Diabetes is such a complex disease. Even in normal times, it's often overwhelming for people regardless of age to manage their blood sugar, blood pressure and diet. Even those not suffering from Type 2 diabetes must mind what they eat and control their weight, since obesity is a major risk factor for developing the disease.

In stressful times like the pandemic, keeping good habits like these in focus is even tougher. That's where technology and insurers can step in.

Technology can help

Numerous apps, including wearables, offer opportunities for people with diabetes to gain, or regain control of their disease, manage it, and, in many truly inspiring cases, reverse its course. Under a doctor's careful guidance, such apps help people reduce or halt the use of expensive medications.
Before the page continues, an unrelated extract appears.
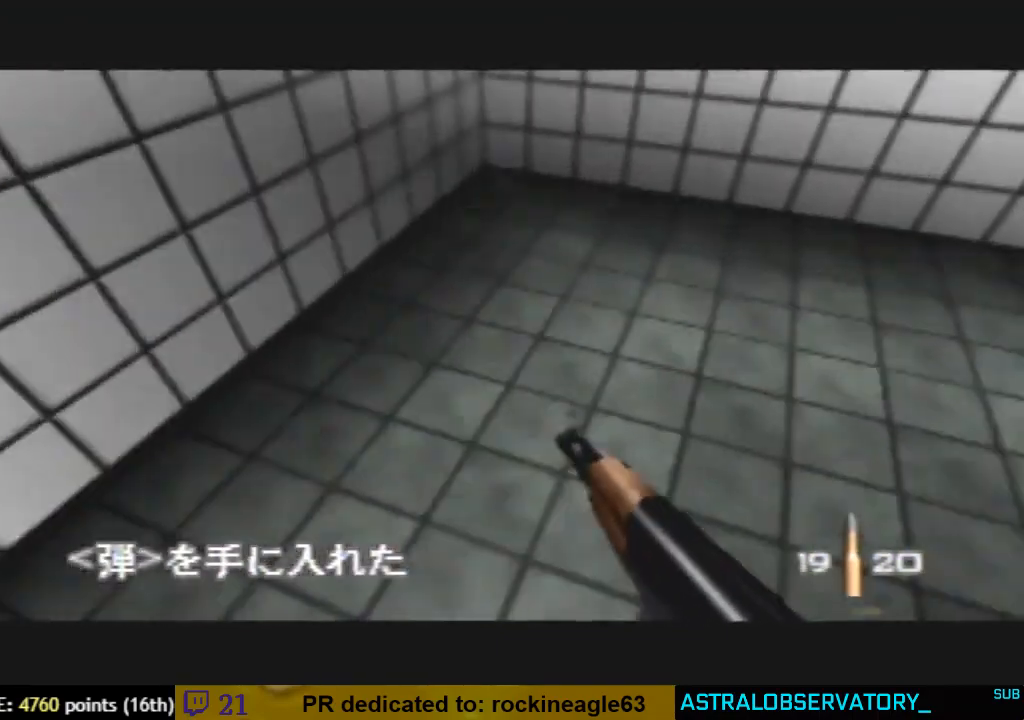
Gameplay with a controller (Nintendo layout); each line is a JSON object with the inputs held at the frame after it (dt_ms = milliseconds from this image to that frame). "button_events" lists button changes between this image and that frame as [ms after this image, input, new state], when the widget could be followed in between (sticks are given only as held states). Not read: L1 L3 R1 R3.
{"dt_ms": 500, "buttons": ["C_RIGHT", "C_UP"], "left_stick": "center", "button_events": []}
Swiss Re has partnered with the Gro Health platform to help people achieve health goals by encouraging and monitoring behavioral changes to address diabetes, obesity and a range of other metabolic risks. We think it’s a great tool, because results from people who have used it have been clinically validated. Other Gro Health partners include health care groups and universities in Britain, Germany and Canada.

Technology solutions from many other groups are available, too. The American Diabetes Association is among leading voices that have said mobile health apps can bolster medical practice, while also recognizing they are not a replacement for a health care provider.
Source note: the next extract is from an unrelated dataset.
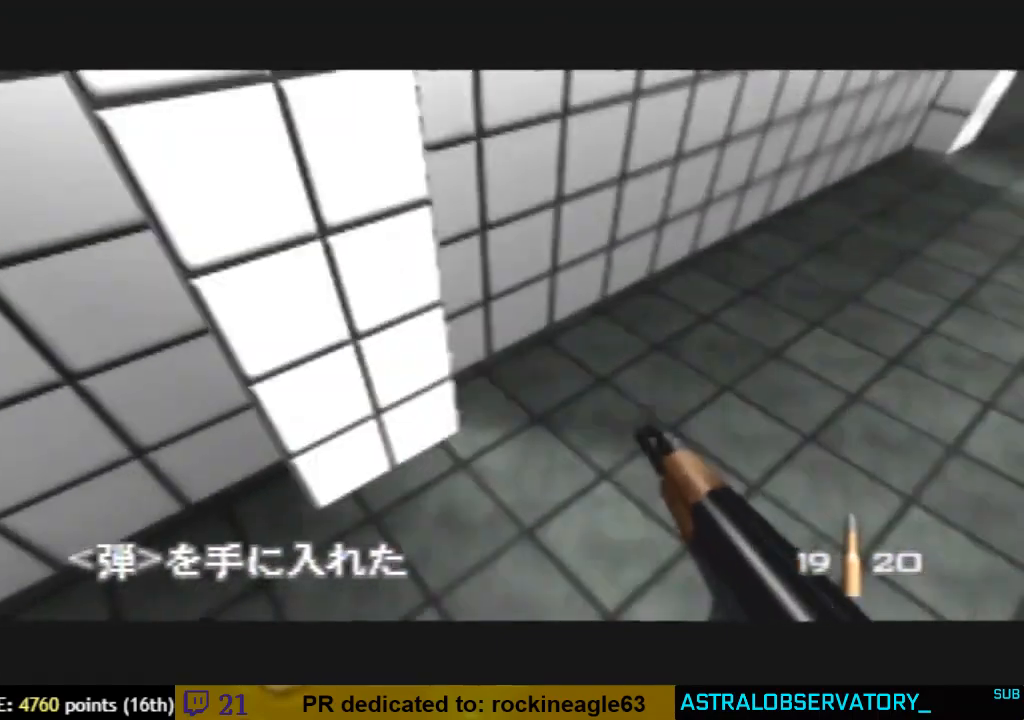
{"dt_ms": 500, "buttons": ["C_RIGHT", "C_UP"], "left_stick": "center", "button_events": []}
The point is, the staggering dimensions of diabetes – it afflicts some 500 million adults globally, with treatment costs exceeding USD 1.3 trillion annually and rising – mean it's going to take concerted effort on many fronts, the private sector and government included, to reverse this trend.

Technology and insurers have important role to play.

Within our reach

The pandemic has made our task more difficult, but not impossible. We can do this.

Finally, I would like to point out how Swiss Re has identified modifiable behaviors – we call them "Big Six" lifestyle factors – that everybody, including diabetes sufferers, can use to initiate healthy living patterns to reduce the risk of many chronic conditions. These behaviors emphasize good mental health, addressing environmental factors, physical activity, sleeping and eating properly and quitting or trimming substance use.

Experts tell us these behaviors reduce diabetes risks, in the process making a significant contribution to helping people live longer, healthier lives. Using technology to adhere to them provides an added boost, helping us stick to what might otherwise seem like a rigorous regimen, especially in times of crisis.